Excerpted text:
- - -

John Lennon wrote pop songs with Paul McCartney in the 1960s and 70s, and performed them with The Beatles. I was eleven when they first made it to the top of the music charts, and each song they released thereafter became a milestone of my adolescence — in fact, of my entire generation’s.

Still, I didn’t know whether to like them at first. Back in 1963 one was supposed to choose between The Beatles and The Rolling Stones. The Beatles had sweet voices and shining faces; The Stones were bad and ugly. At first the prettiness made me hesitate, but in time it was The Beatles’ ability to cast dreams that won me over (listen to Eleanor Rigby); it was more than just rock and roll.

I liked The Stones too, but it turned out that John Lennon’s loveable cheekiness hid a more complex and thoughtful bad boy than any of The Stones. That’s what I identified with.

- - -

Data under study:
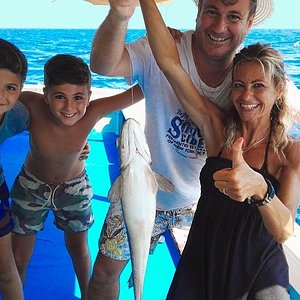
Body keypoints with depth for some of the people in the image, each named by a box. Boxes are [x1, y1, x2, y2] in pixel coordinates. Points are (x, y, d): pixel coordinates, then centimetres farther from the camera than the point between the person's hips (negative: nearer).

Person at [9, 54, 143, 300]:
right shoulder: (33, 106, -35)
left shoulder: (93, 112, -33)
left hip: (74, 187, 0)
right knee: (18, 259, 14)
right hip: (31, 187, 0)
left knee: (79, 249, 22)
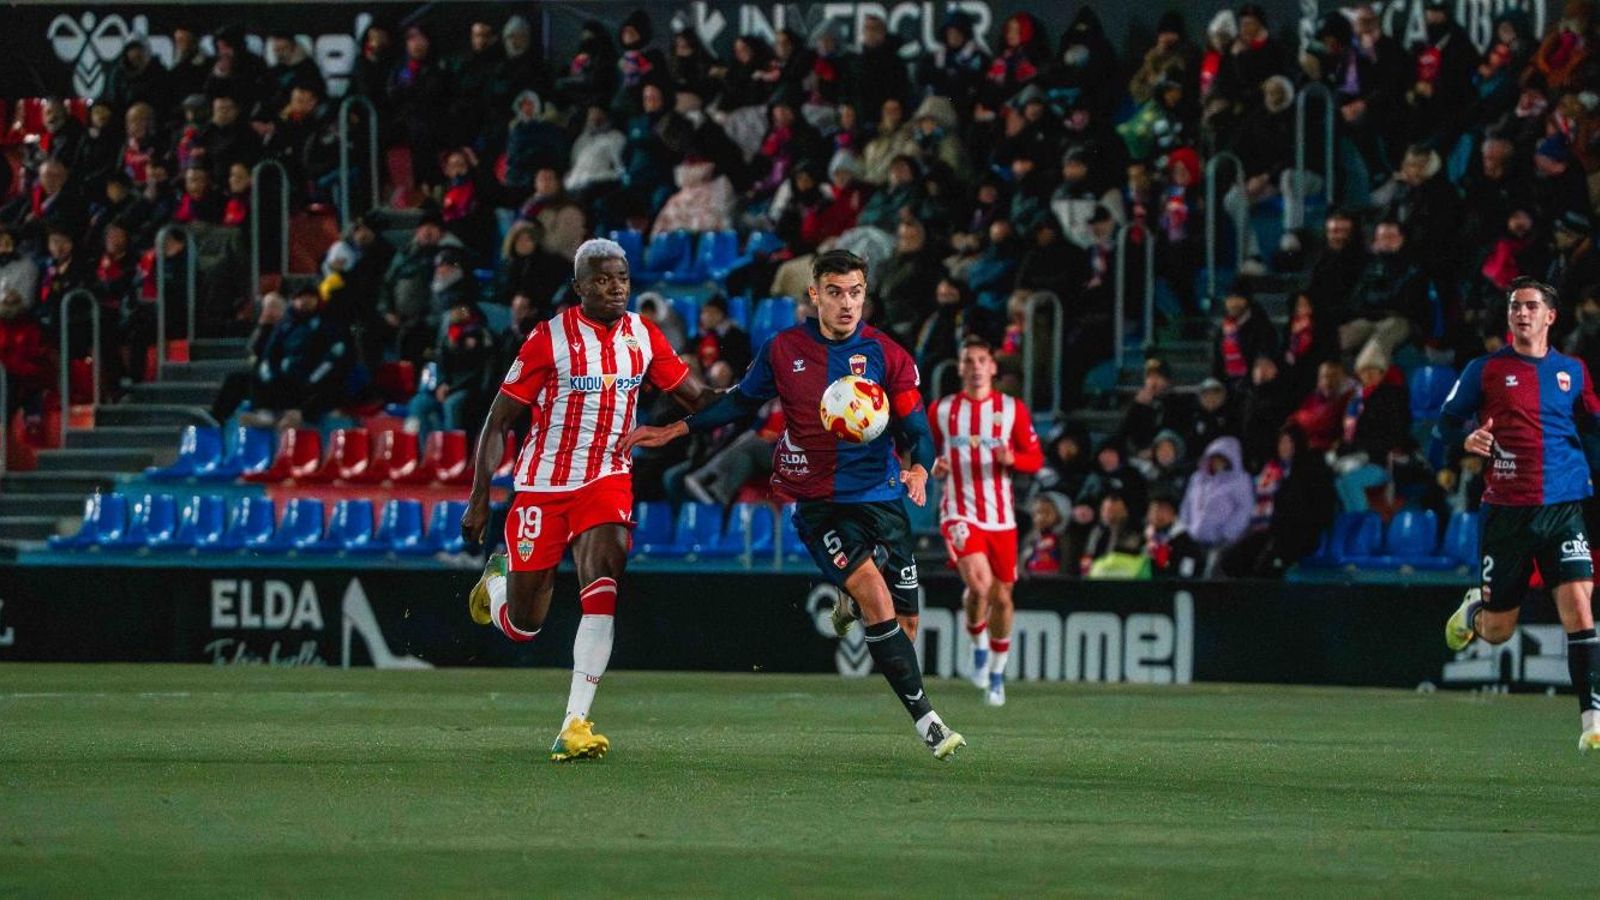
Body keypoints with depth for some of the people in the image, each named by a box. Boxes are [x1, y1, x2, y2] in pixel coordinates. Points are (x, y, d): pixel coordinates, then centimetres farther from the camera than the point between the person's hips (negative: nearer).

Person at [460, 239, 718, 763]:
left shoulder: (643, 336, 2)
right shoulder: (550, 339, -10)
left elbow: (698, 398, 11)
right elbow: (498, 422, -5)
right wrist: (478, 499, -10)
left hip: (607, 480, 2)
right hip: (544, 485, -2)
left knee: (602, 589, -23)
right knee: (522, 626, 5)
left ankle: (575, 725, -23)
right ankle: (498, 576, 44)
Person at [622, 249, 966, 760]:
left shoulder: (885, 354, -3)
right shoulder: (783, 350, 0)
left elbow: (916, 426, -3)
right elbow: (743, 401, 16)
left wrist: (920, 468, -24)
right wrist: (675, 430, 13)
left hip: (880, 496, 2)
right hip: (817, 501, -2)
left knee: (904, 621, 6)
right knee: (875, 595, -23)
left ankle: (850, 604, 45)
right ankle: (925, 718, -21)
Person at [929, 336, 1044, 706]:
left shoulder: (1013, 410, 4)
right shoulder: (941, 411, 5)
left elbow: (1035, 459, 5)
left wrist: (1011, 458, -16)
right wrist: (936, 467, -7)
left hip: (1001, 518, 2)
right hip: (960, 514, -2)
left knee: (1001, 596, 6)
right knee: (979, 583, -25)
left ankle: (997, 674, 25)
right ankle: (979, 647, 3)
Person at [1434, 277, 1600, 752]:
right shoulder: (1485, 370, 3)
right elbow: (1445, 424, 6)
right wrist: (1465, 441, -15)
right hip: (1506, 511, -1)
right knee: (1497, 632, 6)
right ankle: (1476, 607, 43)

- - -

Problem set:
[1] Please list every musician or band named in the passage about The Beatles.
[2] Carry the passage about The Beatles forward from its last sentence.

Responses for each task:
[1] John Lennon, Paul McCartney, The Beatles, The Rolling Stones

[2]
One of Lennon's more thoughtful moments led to his statement (left) comparing the popularity of the Beatles with that of Jesus Christ. It was printed in an English newspaper, where it caused barely a ripple. Picked up in the United States, however, it provoked mass burnings of Beatles recordings and a campaign characterizing Lennon as the Antichrist — even Satan himself. Logically, his statement held water; emotionally, it was a time bomb that exploded when he wasn't even looking. My awkward adolescent self identified with this all too easily.

Would you introduce your daughter to this man?